Trazer a situação à tona e colocá-la como uma demanda urgente a ser discutida e solucionada é fundamental. Maria Baqui afirma que é necessário que o assunto seja debatido, “trazer pautas, falar sobre, tirar a invisibilidade […] é preciso tratar sobre o tema, pois é uma agenda urgente que não se fala muito e nem se faz muito, pois não afeta diretamente ninguém”. Ela completa dizendo que a criação e implementação de políticas públicas são fundamentais.

“Não adianta nada só estar no papel […] não adianta ter serviço de abordagem social, não adianta ter diversos coletivos e associações se não existe políticas públicas, acolhimento […] casas de passagem não são efetivas, não acolhe todo mundo, casa de passagem não é moradia, o Estado precisa garantir os direitos dessas pessoas”.

A pedagoga Ruth Lima afirma que “continuar com ações para a mitigação do risco é um caminho, e apostar na sensibilização de indivíduos e organizações da sociedade civil organizada ainda será necessário por um longo tempo”. Imagem: Reprodução/Youtube/ Canal Papo de Mãe

Ruth acredita que já seria um passo para o progresso se houvesse aprimoramento, efetivação e monitoramento dos programas sociais e das poucas políticas públicas já existentes. Ela diz que não se pode esquecer de mencionar o trabalho já realizado pelas Organizações Não Governamentais (ONGs) e as instituições religiosas, tão fundamental em um contexto que pouco se é feito pelo Estado.

“Isso ajuda a minimizar as questões relativas à saúde, porém é igualmente claro que eles não são suficientes para suprir as necessidades de um tipo de população que aumentou por demais nos últimos três anos, inclusive na perspectiva das consequências acarretadas pela pandemia. Isso evidencia que os próximos governantes, sobretudo nos níveis Federal e Estadual que serão eleitos esse ano, precisam urgentemente considerar as pesquisas desse tema e considerá-las em suas plataformas de governo, visto que, além de lidar com a necessidade de se garantir os direitos dessa população em situação de rua atual, precisam, anteriormente ou talvez ao mesmo tempo, evitar o aumento do crescimento dessa população”.

Uma outra estratégia citada por Katia, e também já falada por alguns outros profissionais e especialistas na questão, é a criação centros de convivência, um projeto que também está no nível da atenção primária em saúde, mas que faz parte da rede de atenção psicossocial. “São centros onde você tem para toda a população oficinas, artesãos, a possibilidade de conviver com pequenos grupos diferentes, têm propostas de arte, de geração de renda, cultura, lazer, esporte […]”. Ela afirma que esses já seriam pólos de acesso a diversas oportunidades e de formação de vínculos, sendo mais um dispositivo de proteção para essas crianças, “quando elas estão participando de atividades nos centros, elas não estão nas ruas suscetíveis a riscos, a mercê de violência”.

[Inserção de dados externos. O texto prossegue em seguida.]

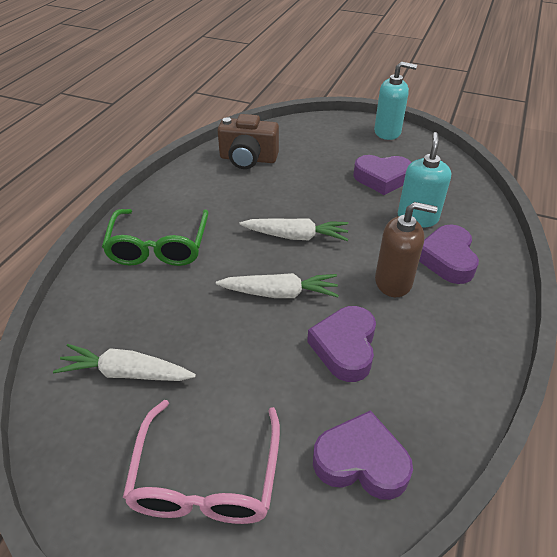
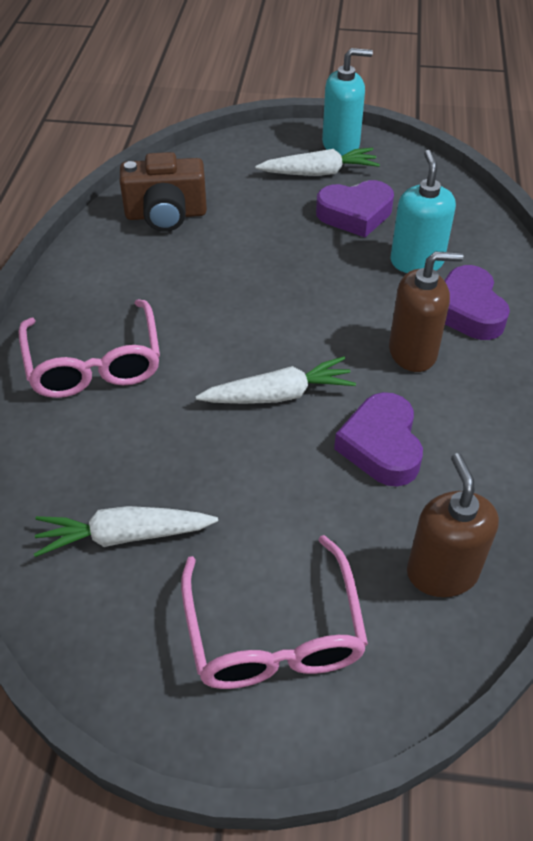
camera: 15 degrees left, 5 degrees up
(159, 246) = (94, 362): green glasses -> pink glasses
(295, 236) = (271, 315): white carrot -> white carrot (318, 173)
(361, 461) = (442, 572): purple heart -> brown soap dispenser

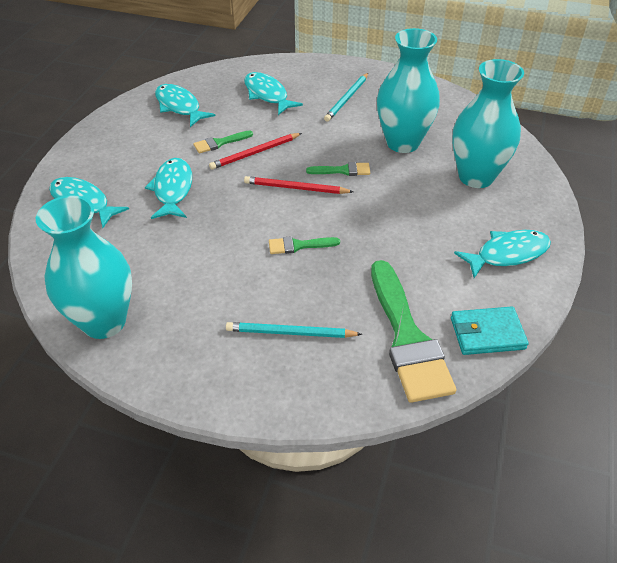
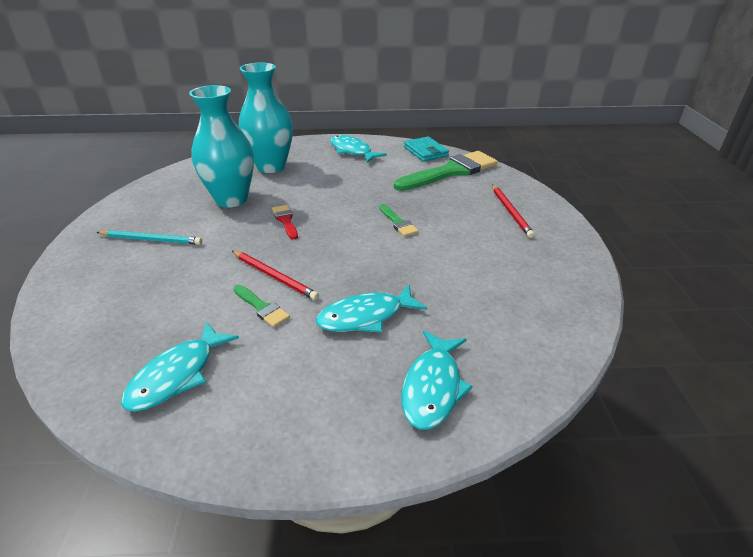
camera: 110 degrees left, 10 degrees down
(104, 321) = (565, 296): turquoise vase -> none
(267, 95) = (141, 298): turquoise fish -> none
(291, 333) = (486, 208): turquoise pencil -> none
(296, 188) = (323, 239): red pencil -> red pencil (510, 212)
(343, 170) = (285, 220): green brush -> red brush

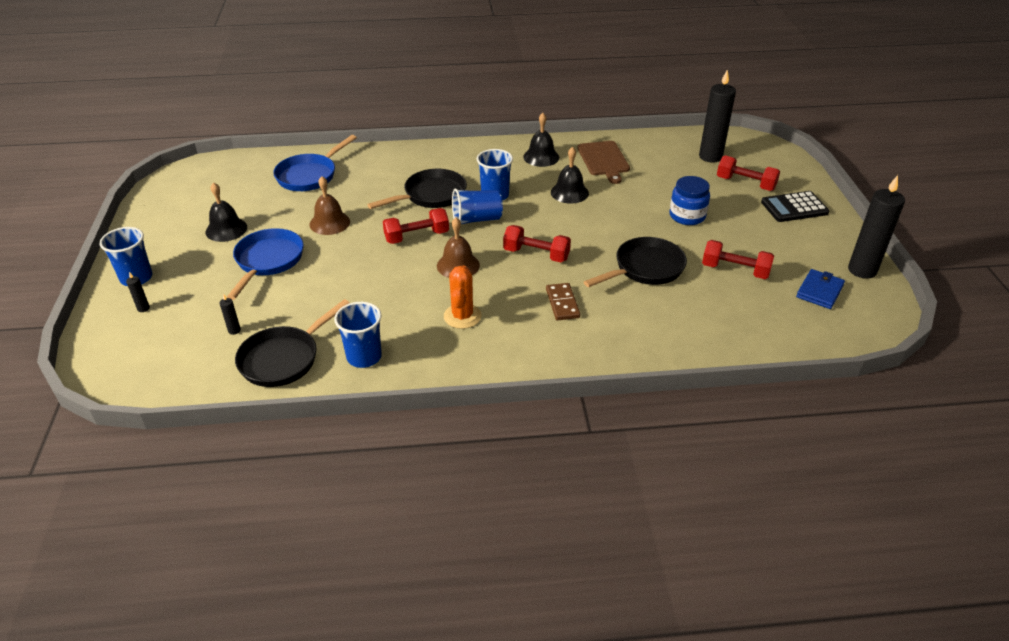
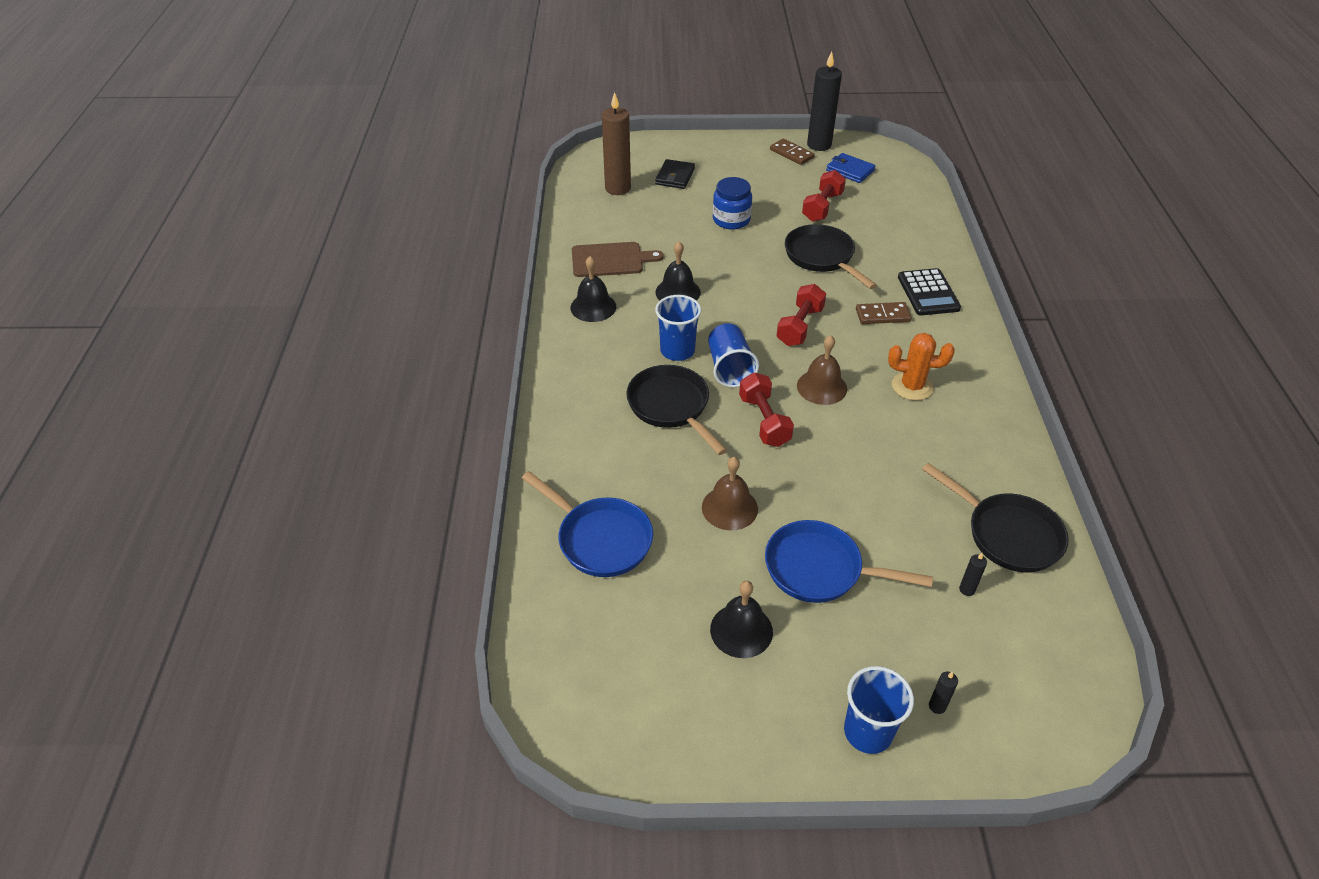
camera: 85 degrees left, 5 degrees up
(364, 357) = (990, 464): blue cup -> none
(710, 157) = (618, 188): black candle -> brown candle
(745, 184) = (675, 176): red dumbbell -> black wallet
(794, 207) = (720, 158): black calculator -> black calculator (928, 293)
(830, 251) = (791, 154): none -> brown domino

Vivemos uma situação dramática que se agrava a cada dia e transforma a realidade das crianças em situação de rua em uma completa tragédia social. Não é cabível e nem justo que crianças passem suas vidas tentando sobreviver e (r)existir, construindo uma resiliência em um caminho dolorido e batalhando em vão, já que a sociedade as ignoram e as marginalizam. Katia questiona: “Institucionalmente o que está se dizendo é que essas são pessoas que não valem a pena, é isso? E compactuamos com isso?”. Continuaremos a compactuar? Toda vida vale a pena, vale a vida.